His contributions in the report explore how humans are in a way like beavers: ecosystem engineers who as they disturb the earth also can become creators of habitat.
“Humans are not always nasty destroyers of the earth,” he said. “We need to stop falling into the trap of the binary dichotomies of humans over here, nature over there,” Peña said. “Nature is neither a commodity nor a wilderness, it is our home it’s where we live, work, play, worship and eat.”
The work stoppage is just a restart and nothing unfamiliar in real life, noted Peña, 70. “We have been here before, and for Indigenous people like myself this has been going on for 500 years, and we have had a chance to develop capacity to survive.”
Josh Lawler, a professor of environmental and forest sciences at the University of Washington, is an author on the chapter about frameworks and approaches. It’s crucial the assessment still be published, he said, because it will help people understand what we get from the natural world, how we depend on it, and what state it is in. “It’s like going to the doctor,” he said of the assessment. After all, “We do depend on these natural systems for our survival.”

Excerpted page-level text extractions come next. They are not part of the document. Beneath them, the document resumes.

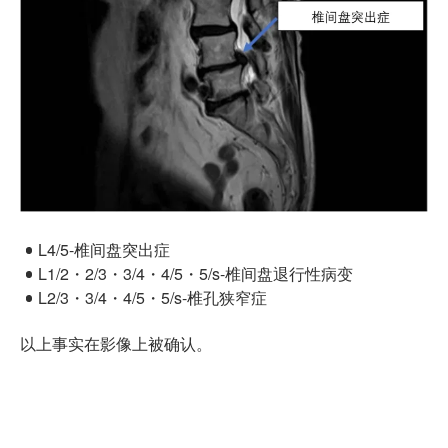
L4/5-椎间盘突出症
L1/2・2/3・3/4・4/5・5/s-椎间盘退行性病变
L2/3・3/4・4/5・5/s-椎孔狭窄症
以上事实在影像上被确认。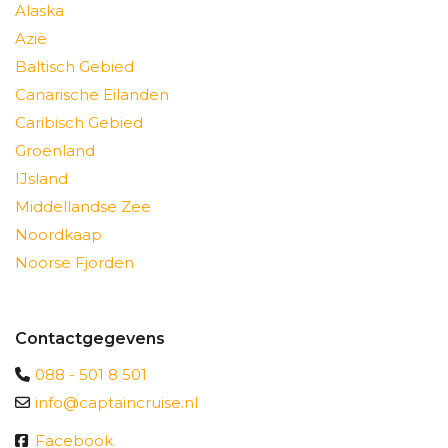
Alaska
Azië
Baltisch Gebied
Canarische Eilanden
Caribisch Gebied
Groenland
IJsland
Middellandse Zee
Noordkaap
Noorse Fjorden
Contactgegevens
088 - 501 8 501
info@captaincruise.nl
Facebook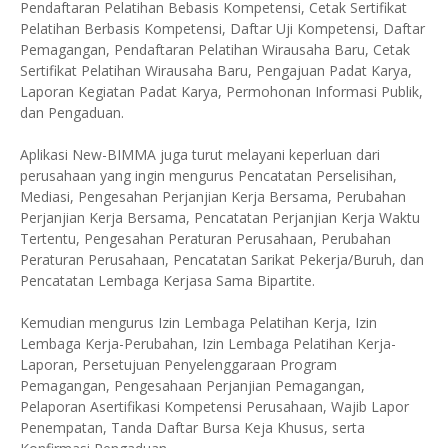
Pendaftaran Pelatihan Bebasis Kompetensi, Cetak Sertifikat
Pelatihan Berbasis Kompetensi, Daftar Uji Kompetensi, Daftar
Pemagangan, Pendaftaran Pelatihan Wirausaha Baru, Cetak
Sertifikat Pelatihan Wirausaha Baru, Pengajuan Padat Karya,
Laporan Kegiatan Padat Karya, Permohonan Informasi Publik,
dan Pengaduan.
Aplikasi New-BIMMA juga turut melayani keperluan dari
perusahaan yang ingin mengurus Pencatatan Perselisihan,
Mediasi, Pengesahan Perjanjian Kerja Bersama, Perubahan
Perjanjian Kerja Bersama, Pencatatan Perjanjian Kerja Waktu
Tertentu, Pengesahan Peraturan Perusahaan, Perubahan
Peraturan Perusahaan, Pencatatan Sarikat Pekerja/Buruh, dan
Pencatatan Lembaga Kerjasa Sama Bipartite.
Kemudian mengurus Izin Lembaga Pelatihan Kerja, Izin
Lembaga Kerja-Perubahan, Izin Lembaga Pelatihan Kerja-
Laporan, Persetujuan Penyelenggaraan Program
Pemagangan, Pengesahaan Perjanjian Pemagangan,
Pelaporan Asertifikasi Kompetensi Perusahaan, Wajib Lapor
Penempatan, Tanda Daftar Bursa Keja Khusus, serta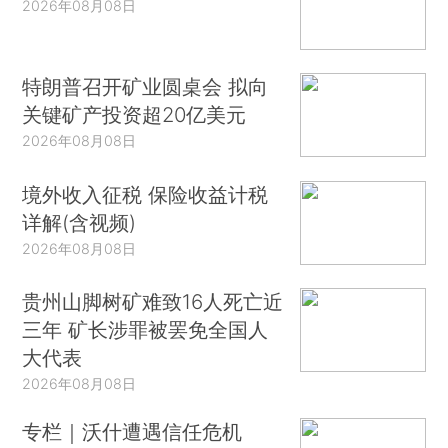
2026年08月08日
特朗普召开矿业圆桌会 拟向
关键矿产投资超20亿美元
2026年08月08日
境外收入征税 保险收益计税
详解(含视频)
2026年08月08日
贵州山脚树矿难致16人死亡近
三年 矿长涉罪被罢免全国人
大代表
2026年08月08日
专栏｜沃什遭遇信任危机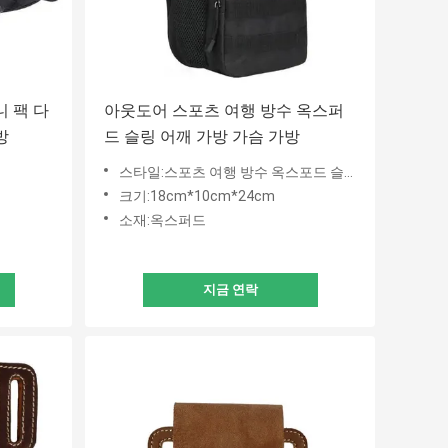
 팩 다
아웃도어 스포츠 여행 방수 옥스퍼
방
드 슬링 어깨 가방 가슴 가방
스타일:스포츠 여행 방수 옥스포드 슬링 숄더백 가슴백
크기:18cm*10cm*24cm
소재:옥스퍼드
지금 연락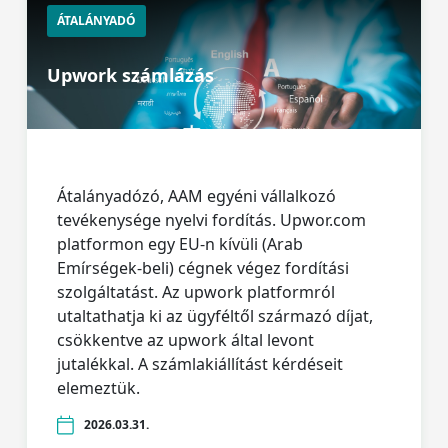
ÁTALÁNYADÓ
Upwork számlázás
Átalányadózó, AAM egyéni vállalkozó
tevékenysége nyelvi fordítás. Upwor.com
platformon egy EU-n kívüli (Arab
Emírségek-beli) cégnek végez fordítási
szolgáltatást. Az upwork platformról
utaltathatja ki az ügyféltől származó díjat,
csökkentve az upwork által levont
jutalékkal. A számlakiállítást kérdéseit
elemeztük.
2026.03.31.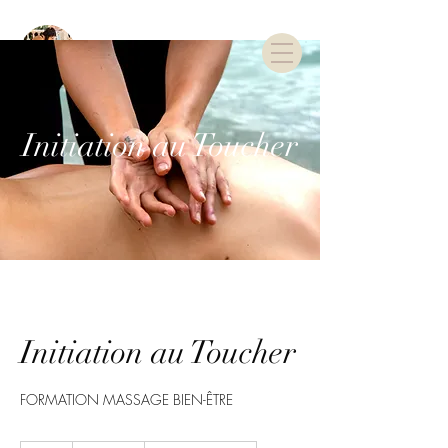
TARIFS & RDV
Initiation au Toucher
Initiation au Toucher
FORMATION MASSAGE BIEN-ÊTRE
550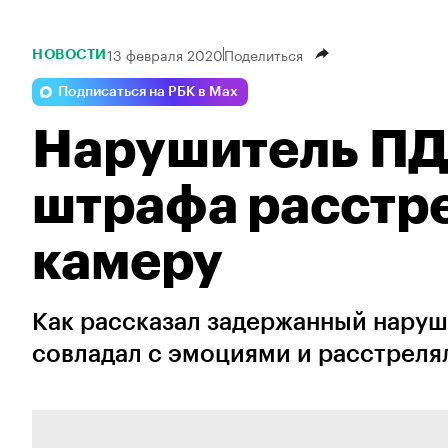
13 февраля 2020
Поделиться
НОВОСТИ
Подписаться на РБК в Max
Нарушитель ПД
штрафа расстр
камеру
Как рассказал задержанный наруш
совладал с эмоциями и расстрелял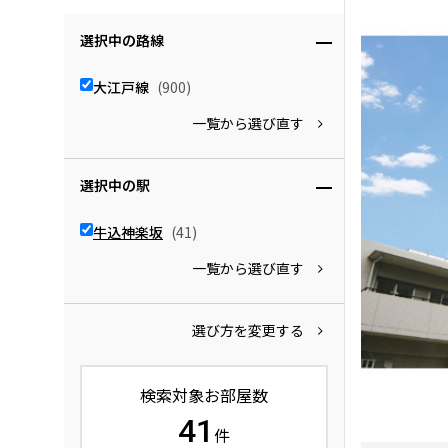
選択中の路線
大江戸線
(900)
一覧から選び直す
選択中の駅
牛込神楽坂
(41)
一覧から選び直す
選び方を変更する
検索対象お部屋数
41
件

Pooja Tandon is a pediatrician and an associate professor at the UW School of Medicine, where her research focuses on promoting physical activity and outdoor time as a way to promote health and well-being.
“I was shocked that it was entirely shut down,” she said of the report. “To me a national nature assessment does not seem a partisan topic, a lot of my work focuses on nature and outdoor time as a way of supporting health, especially for children but for all people, that does not seem partisan, especially given the issues of our time, too much screen time, being too sedentary, isolation.”
For so many of these challenges the solution is access to nature and time outdoors, she noted.
“I feel committed to continuing this work, in many ways I feel even more resolved.”